Aufgaben und Übungen:
[a] Nennen Sie den Maler, mit dem der Textauszug über Rilke und die Tiere Rilkes Versuch vergleicht, sich in die Gefühlswelt eines Tieres einzufühlen.
[b] Zählen Sie alle Menschen auf, die der Textauszug über Rilke und die Tiere als Beispiele für Leute nennt, die mit Tieren zu tun haben.

══ Vorliegender Textauszug ══

Das ist nicht nur ein Ideal, was Rilke aus den Tieren »macht« – auch wenn es keine realistische Beschreibung ist. Die hört man im übrigen auch von Menschen, die mit Tieren zu tun haben, Hundehalter, Reiter, Jäger usw., nur selten.

Auch etwa »Der Panther« war keine realistische Beschreibung des Tiers; selten aber wird es so erfaßt wie in Rilke Gedicht – es mag ein einzelner und konkreter Panther sein, aber es ist zugleich der allgemeine Schmerz des eingesperrten, gepeinigten Tieres. Rilke äußert seine »Ideen« über das Tier eben nicht ohne »Gefühle«, was das Verstehen erschweren mag, ich denke, er unternimmt, wie etwa Franz Marc in der Malerei, den Versuch, sich in die Gefühlswelt eines Tier einzufühlen, etwas Empathisches mithin, und daß ihn jene Formen der Bewußtheit interessieren, die ein Tier ausbilden kann, vorsprachliche, instinktive, animistische. Nicht, damit wir nun ins Animalische zurückfallen und keinen Kühlschrank und kein Auto und keine Tretminen mehr haben, wohl aber, weil in der langen Geschichte des Menschen das Tier mit seinen Fähigkeiten eine wichtige Rolle gespielt hat, bis ins 19. Jahrhundert hinein haben die Menschen ja meist noch mit Vieh unter einem Dach gelebt.

═══
══ Bereitgestelltes Material ══

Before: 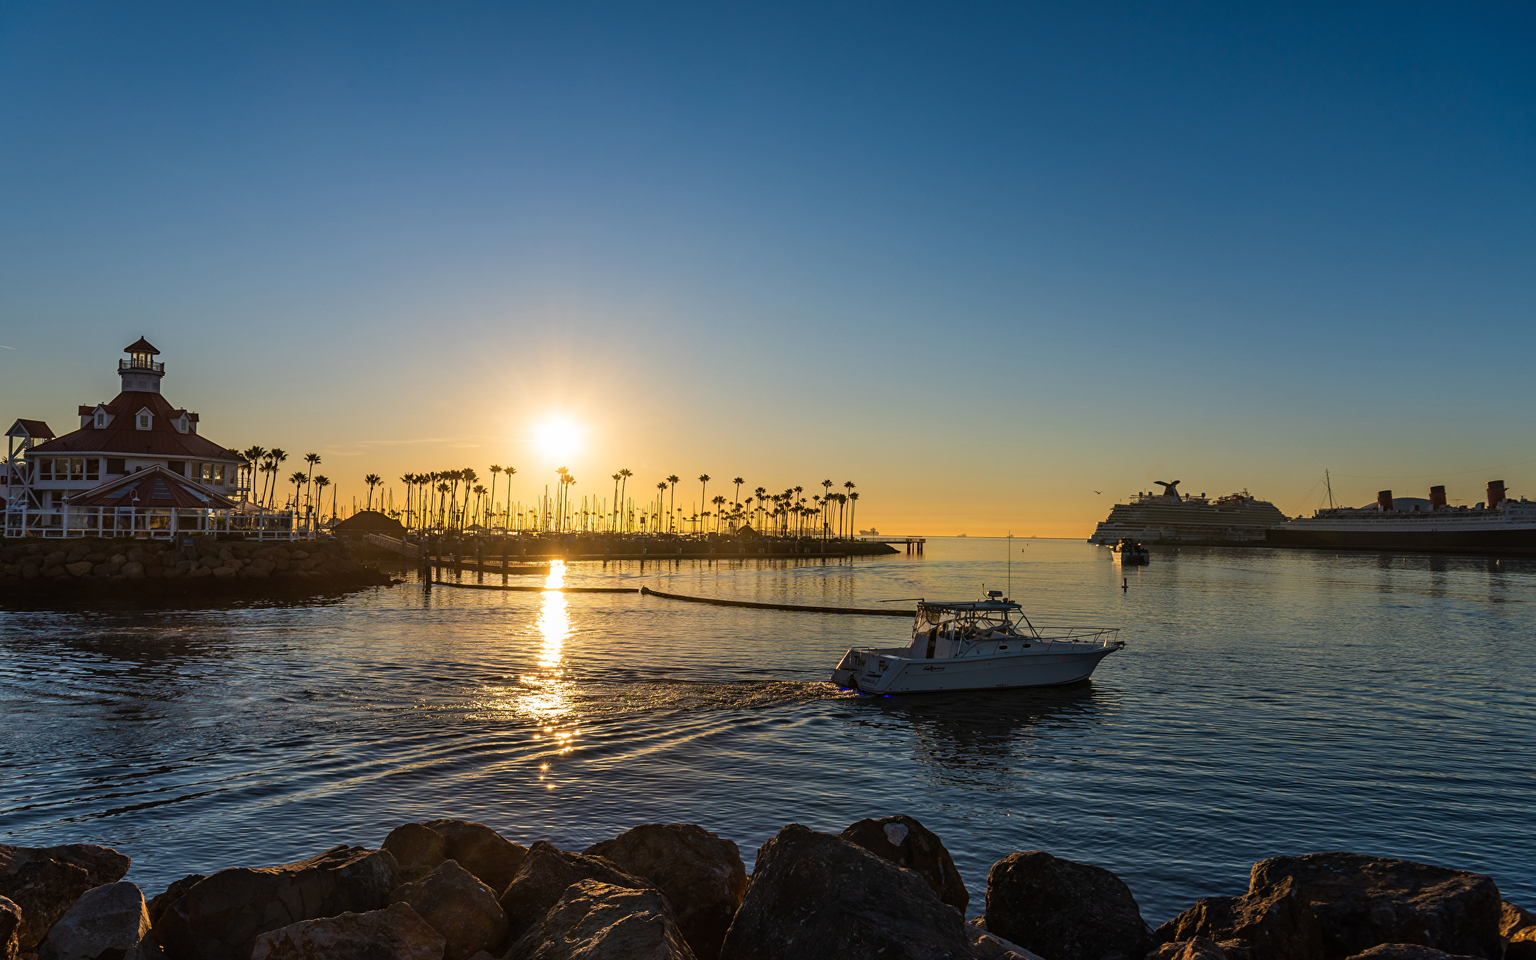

═══

Erwartete Ergebnisse:
[a] Franz Marc

[b] Hundehalter, Reiter, Jäger